◆ Task item ◆
When you repeat the records, keep every word exact and drop each picture.

◆ Supplied information ◆
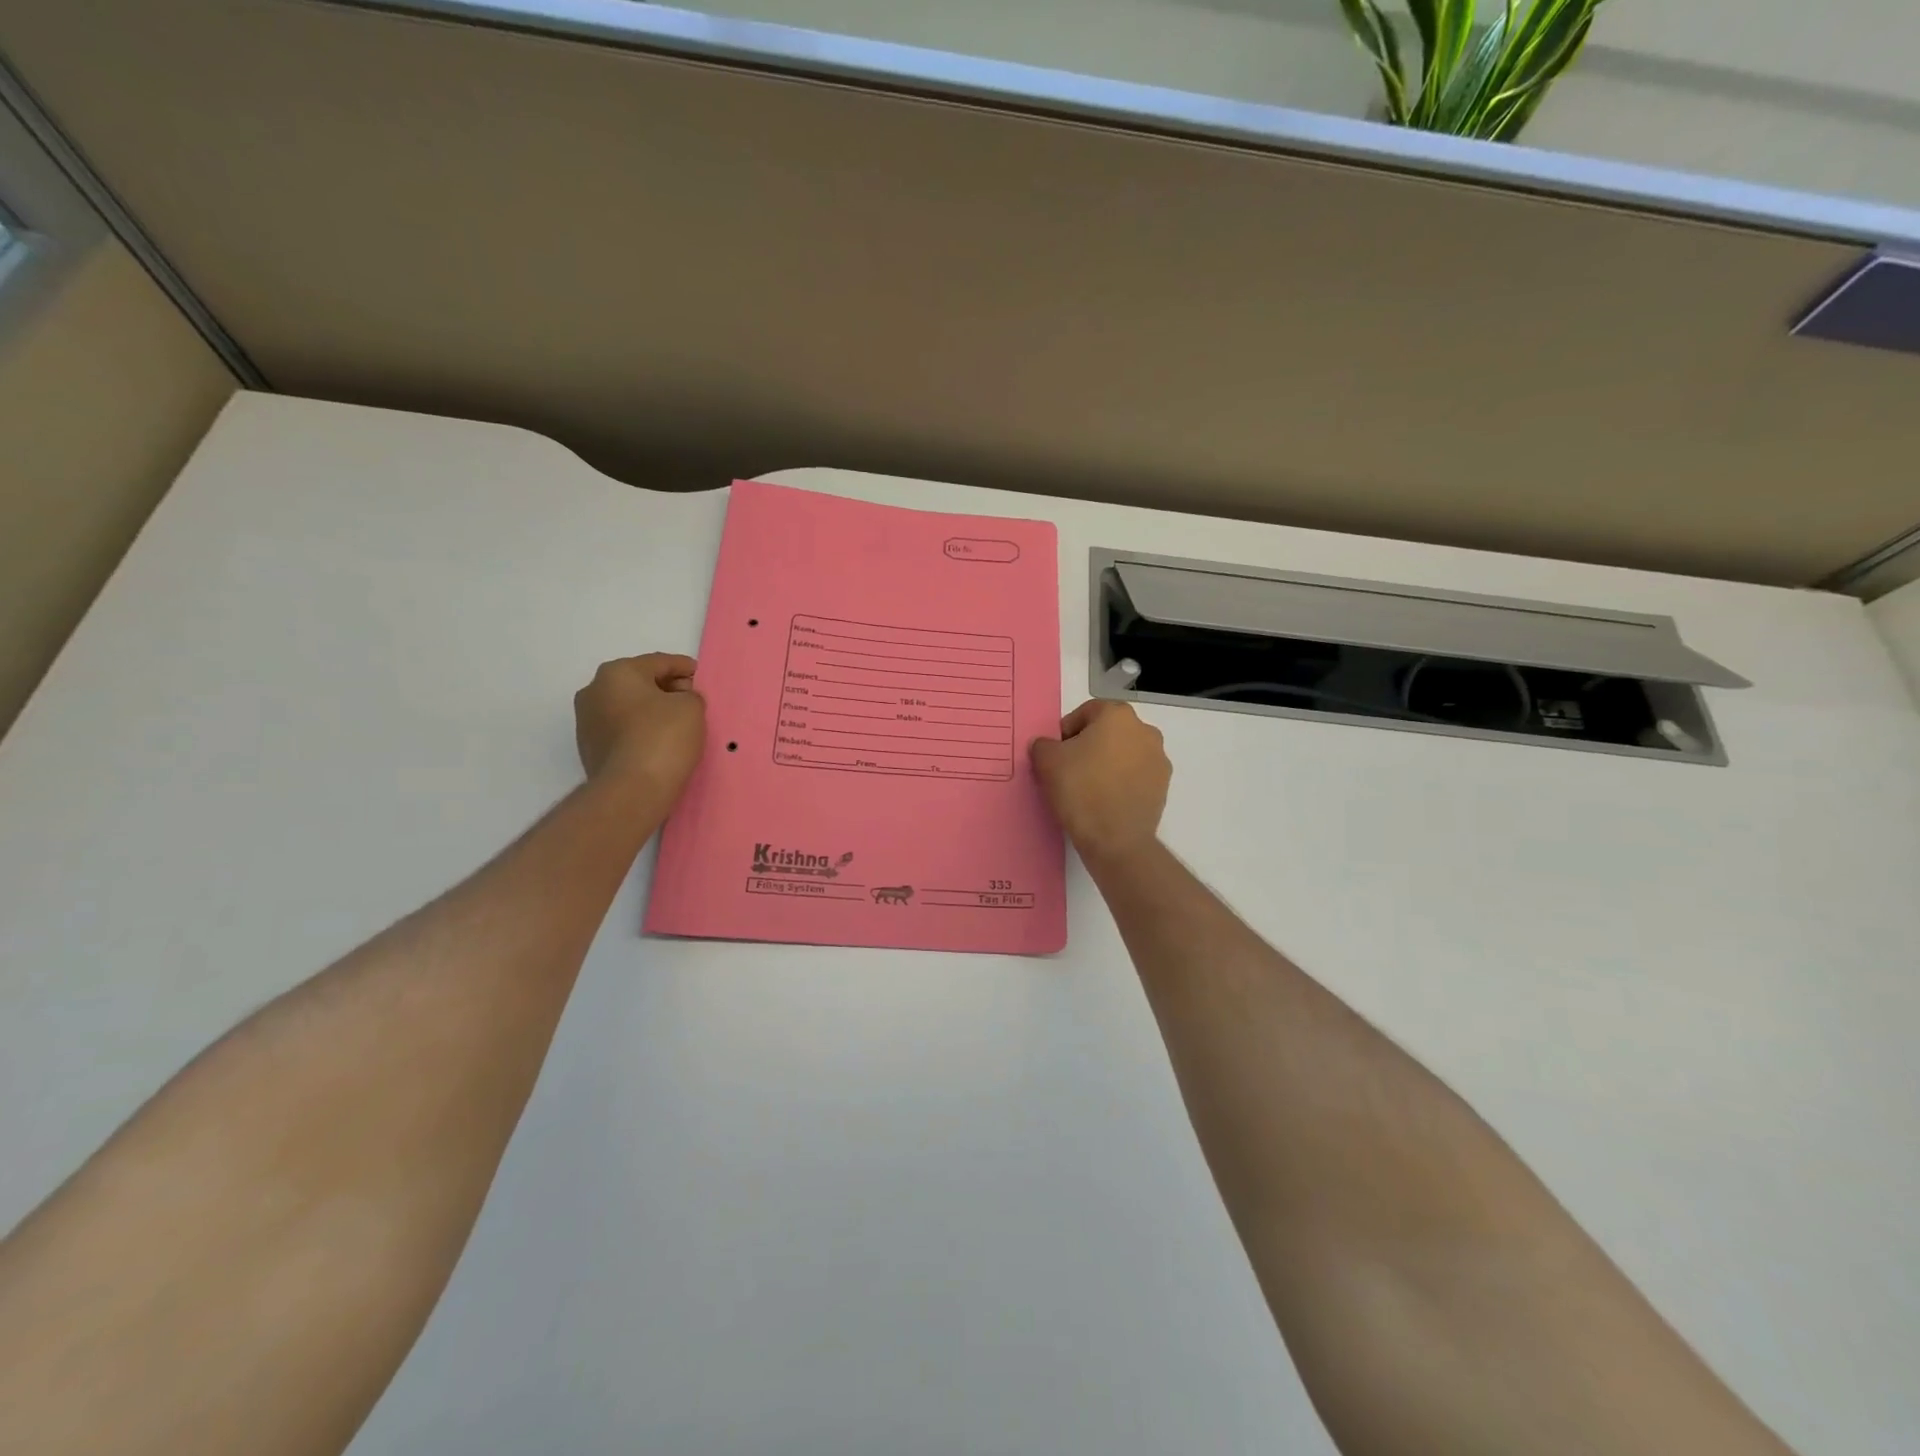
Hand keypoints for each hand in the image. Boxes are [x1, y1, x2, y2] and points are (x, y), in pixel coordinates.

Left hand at [575, 653, 706, 799]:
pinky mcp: (589, 749)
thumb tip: (680, 700)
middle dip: (666, 689)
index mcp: (617, 672)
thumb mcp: (692, 707)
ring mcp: (587, 721)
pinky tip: (660, 744)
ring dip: (652, 712)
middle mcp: (594, 691)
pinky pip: (622, 730)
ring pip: (628, 707)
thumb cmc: (663, 737)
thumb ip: (690, 695)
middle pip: (640, 683)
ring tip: (678, 725)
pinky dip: (641, 731)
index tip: (701, 676)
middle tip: (692, 701)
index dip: (685, 667)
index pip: (659, 662)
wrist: (631, 790)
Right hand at [1030, 700, 1170, 867]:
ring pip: (1125, 753)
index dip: (1067, 730)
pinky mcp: (1163, 786)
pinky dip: (1122, 782)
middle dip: (1090, 745)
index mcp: (1118, 716)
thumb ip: (1043, 744)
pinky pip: (1136, 776)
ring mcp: (1159, 759)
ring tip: (1088, 787)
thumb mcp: (1046, 761)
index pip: (1087, 712)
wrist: (1115, 839)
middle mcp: (1145, 731)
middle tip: (1070, 769)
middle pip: (1109, 731)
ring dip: (1108, 763)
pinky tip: (1105, 800)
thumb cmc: (1080, 789)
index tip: (1057, 753)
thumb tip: (1048, 746)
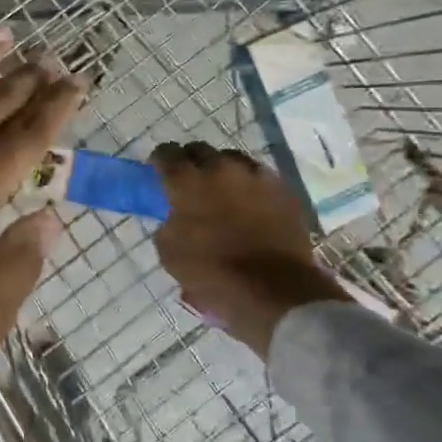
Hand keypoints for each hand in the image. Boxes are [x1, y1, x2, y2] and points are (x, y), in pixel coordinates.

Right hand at [150, 142, 352, 357]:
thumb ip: (168, 223)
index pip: (166, 154)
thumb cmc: (213, 274)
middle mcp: (220, 169)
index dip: (160, 161)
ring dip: (222, 169)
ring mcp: (256, 176)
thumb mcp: (170, 253)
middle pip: (200, 150)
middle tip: (189, 182)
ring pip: (232, 159)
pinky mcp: (282, 189)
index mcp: (187, 182)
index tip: (158, 172)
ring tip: (221, 189)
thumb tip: (175, 215)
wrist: (274, 290)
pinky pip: (259, 176)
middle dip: (191, 161)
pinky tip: (248, 201)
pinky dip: (249, 184)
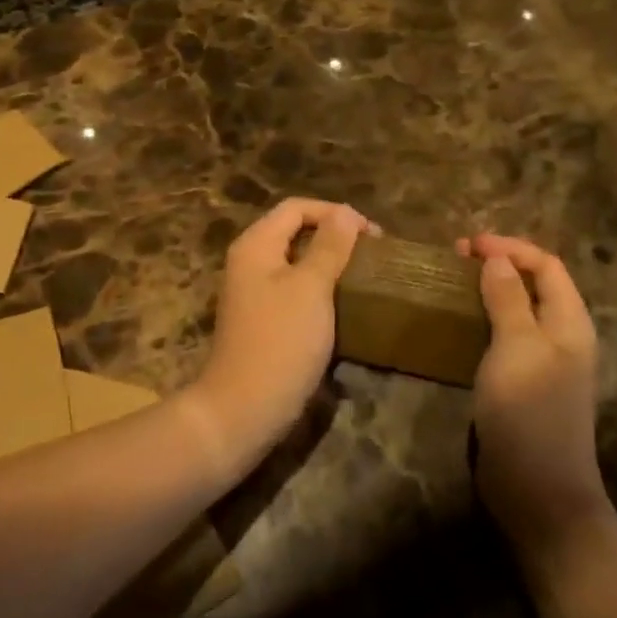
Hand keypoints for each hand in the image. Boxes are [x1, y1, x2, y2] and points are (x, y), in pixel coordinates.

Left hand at [194, 198, 369, 454]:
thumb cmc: (281, 342)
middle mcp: (250, 262)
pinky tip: (343, 304)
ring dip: (330, 263)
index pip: (297, 208)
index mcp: (256, 245)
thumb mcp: (311, 288)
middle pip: (295, 232)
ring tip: (363, 275)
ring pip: (297, 262)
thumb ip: (330, 246)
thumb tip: (346, 213)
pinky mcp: (264, 321)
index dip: (335, 213)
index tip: (372, 235)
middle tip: (372, 254)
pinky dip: (320, 289)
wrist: (244, 409)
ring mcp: (254, 293)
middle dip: (335, 236)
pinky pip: (295, 290)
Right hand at [459, 234, 609, 555]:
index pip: (546, 266)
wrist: (537, 491)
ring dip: (489, 291)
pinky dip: (484, 321)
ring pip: (518, 311)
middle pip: (534, 285)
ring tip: (454, 283)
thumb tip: (498, 260)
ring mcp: (543, 363)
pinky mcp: (523, 385)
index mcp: (570, 322)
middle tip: (457, 259)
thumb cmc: (529, 412)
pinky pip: (505, 339)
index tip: (468, 244)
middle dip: (499, 265)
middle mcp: (562, 337)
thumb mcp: (517, 347)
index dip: (510, 248)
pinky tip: (459, 325)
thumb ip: (508, 299)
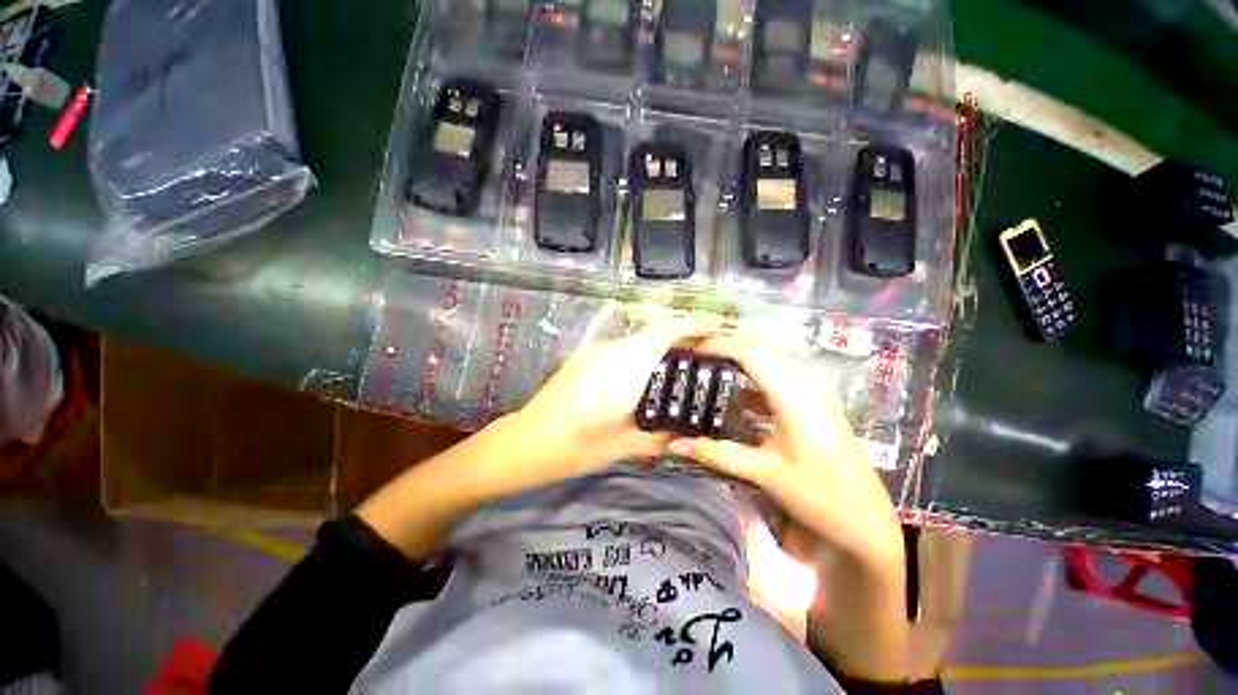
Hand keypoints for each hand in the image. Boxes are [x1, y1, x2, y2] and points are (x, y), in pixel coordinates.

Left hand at [510, 321, 708, 484]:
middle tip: (707, 356)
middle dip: (684, 337)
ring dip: (663, 345)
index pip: (663, 332)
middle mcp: (610, 352)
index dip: (693, 326)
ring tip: (683, 367)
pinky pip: (624, 347)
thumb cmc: (575, 448)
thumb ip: (662, 436)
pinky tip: (649, 376)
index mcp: (623, 371)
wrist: (526, 442)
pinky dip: (644, 353)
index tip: (718, 330)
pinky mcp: (587, 357)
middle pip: (654, 331)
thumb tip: (688, 431)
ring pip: (639, 338)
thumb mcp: (625, 446)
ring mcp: (595, 351)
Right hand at [666, 334, 903, 571]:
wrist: (866, 523)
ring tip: (710, 366)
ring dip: (739, 360)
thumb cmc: (819, 496)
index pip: (753, 354)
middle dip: (727, 346)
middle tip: (696, 353)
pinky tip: (735, 396)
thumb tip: (672, 445)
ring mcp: (812, 395)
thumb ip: (716, 454)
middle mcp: (805, 386)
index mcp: (795, 397)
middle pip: (761, 350)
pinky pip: (777, 380)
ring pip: (770, 363)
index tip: (693, 349)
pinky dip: (751, 380)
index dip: (721, 345)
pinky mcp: (812, 406)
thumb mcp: (764, 473)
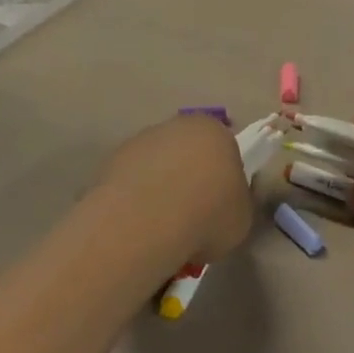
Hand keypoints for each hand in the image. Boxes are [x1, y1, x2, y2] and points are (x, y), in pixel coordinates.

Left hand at [94, 115, 252, 265]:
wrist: (147, 221)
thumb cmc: (207, 214)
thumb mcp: (242, 216)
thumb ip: (237, 202)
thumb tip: (225, 203)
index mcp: (215, 131)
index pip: (225, 148)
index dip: (223, 177)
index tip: (220, 205)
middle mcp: (177, 125)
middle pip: (188, 151)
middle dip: (190, 178)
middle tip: (191, 215)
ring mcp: (140, 140)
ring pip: (157, 164)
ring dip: (160, 187)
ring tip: (161, 227)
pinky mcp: (111, 161)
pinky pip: (132, 181)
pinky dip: (135, 198)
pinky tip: (138, 225)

◆ Reply to the task ◆
Hand keypoints for each hand in the image. Boxes are [x1, y1, x2, y2] and points are (x, y), in pixel coordinates.

Left hand at [575, 653, 706, 799]:
pinky mcp: (589, 749)
thumb tip: (680, 700)
middle dip: (666, 689)
index mcp: (617, 672)
thumb mcp: (692, 707)
ring mcp: (587, 721)
pinky tip: (660, 744)
ring dip: (652, 712)
middle mcp: (594, 691)
pinky pip: (622, 730)
ring pip: (628, 707)
thumb cmc: (663, 737)
thumb ip: (690, 695)
middle pip: (640, 683)
ring tip: (678, 725)
pinky dip: (641, 731)
index tip: (701, 676)
middle tip: (692, 701)
index dip: (685, 667)
index pip: (659, 662)
wrist: (631, 790)
Right hand at [1030, 700, 1170, 867]:
ring pip: (1125, 753)
index dip: (1067, 730)
pinky mcp: (1163, 786)
pinky dip: (1122, 782)
middle dip: (1090, 745)
index mcp: (1118, 716)
thumb ip: (1043, 744)
pinky pip: (1136, 776)
ring mcp: (1159, 759)
ring tip: (1088, 787)
thumb mcp: (1046, 761)
index pip: (1087, 712)
wrist: (1115, 839)
middle mcp: (1145, 731)
middle tip: (1070, 769)
middle pip: (1109, 731)
ring dip: (1108, 763)
pinky tip: (1105, 800)
thumb cmc: (1080, 789)
index tip: (1057, 753)
thumb tip: (1048, 746)
Hand keypoints for each hand in the image. Boxes are [x1, y1, x2, y2] and points are (x, y), in pixel coordinates.

Right hand at [150, 142, 352, 357]:
thumb ip: (168, 223)
index pip: (166, 154)
thumb cmc: (213, 274)
middle mcp: (220, 169)
index dip: (160, 161)
ring dip: (222, 169)
ring mcp: (256, 176)
thumb mcp: (170, 253)
middle pip: (200, 150)
middle tip: (189, 182)
ring pip: (232, 159)
pinky mcp: (282, 189)
index mcp: (187, 182)
index tip: (158, 172)
ring tip: (221, 189)
thumb tip: (175, 215)
wrist: (274, 290)
pinky pip: (259, 176)
middle dip: (191, 161)
pinky tip: (248, 201)
pinky dip: (249, 184)
Hand keypoints for each hand in the image. Boxes are [x1, y1, x2, y2] and points are (x, y), in pixel coordinates.

Left hand at [194, 198, 369, 454]:
thumb cmc: (281, 342)
middle mcp: (250, 262)
pinky tip: (343, 304)
ring dip: (330, 263)
index pip: (297, 208)
index mcp: (256, 245)
thumb mcp: (311, 288)
middle pip: (295, 232)
ring tip: (363, 275)
ring pip: (297, 262)
thumb ip: (330, 246)
thumb tip: (346, 213)
pinky mcp: (264, 321)
index dip: (335, 213)
index tip: (372, 235)
middle tip: (372, 254)
pinky dip: (320, 289)
wrist: (244, 409)
ring mcp: (254, 293)
middle dip: (335, 236)
pinky pip: (295, 290)
Right hand at [459, 234, 609, 555]:
index pip: (546, 266)
wrist: (537, 491)
ring dip: (489, 291)
pinky dip: (484, 321)
ring pip: (518, 311)
middle pip: (534, 285)
ring tip: (454, 283)
thumb tip: (498, 260)
ring mcp: (543, 363)
pinky mcp: (523, 385)
index mcp: (570, 322)
middle tip: (457, 259)
thumb cmc: (529, 412)
pinky pip: (505, 339)
index tip: (468, 244)
middle dip: (499, 265)
middle mcp: (562, 337)
thumb mcp: (517, 347)
index dip: (510, 248)
pinky tip: (459, 325)
thumb ip: (508, 299)
Hand keypoints for each hand in the image. Boxes are [x1, y1, x2, y2] and points are (x, y), in pixel coordinates.

Left hand at [510, 321, 708, 484]:
middle tip: (707, 356)
middle dip: (684, 337)
ring dip: (663, 345)
index pip: (663, 332)
middle mcp: (610, 352)
index dip: (693, 326)
ring tip: (683, 367)
pinky pip: (624, 347)
thumb cmc: (575, 448)
thumb ip: (662, 436)
pinky tip: (649, 376)
index mcp: (623, 371)
wrist: (526, 442)
pinky dip: (644, 353)
index tip: (718, 330)
pinky mcp: (587, 357)
middle pip: (654, 331)
thumb tip: (688, 431)
ring pip: (639, 338)
thumb mcp: (625, 446)
ring mcp: (595, 351)
Right hand at [666, 334, 903, 571]:
wrist: (866, 523)
ring tip: (710, 366)
ring dip: (739, 360)
thumb cmc: (819, 496)
index pip: (753, 354)
middle dip: (727, 346)
middle tip: (696, 353)
pinky tip: (735, 396)
thumb tip: (672, 445)
ring mcp: (812, 395)
thumb ip: (716, 454)
middle mcp: (805, 386)
index mcp: (795, 397)
middle pip: (761, 350)
pinky pip: (777, 380)
ring pip: (770, 363)
index tip: (693, 349)
pinky dip: (751, 380)
index dip: (721, 345)
pinky mcp: (812, 406)
thumb mcp: (764, 473)
Hand keypoints for each hand in the image. Boxes are [x1, y1, x2, y2] and points are (x, y), in pixel coordinates.

Left hand at [94, 115, 252, 265]:
wrist: (147, 221)
thumb cmc: (207, 214)
thumb mcp: (242, 216)
thumb ip: (237, 202)
thumb tip: (225, 203)
index mcp: (215, 131)
index pip: (225, 148)
index dip: (223, 177)
index tip: (220, 205)
middle mcp: (177, 125)
middle pip: (188, 151)
middle dip: (190, 178)
middle tip: (191, 215)
ring mcp: (140, 140)
ring pip: (157, 164)
ring dip: (160, 187)
ring tip: (161, 227)
pinky mcp: (111, 161)
pinky pip: (132, 181)
pinky dip: (135, 198)
pinky tip: (138, 225)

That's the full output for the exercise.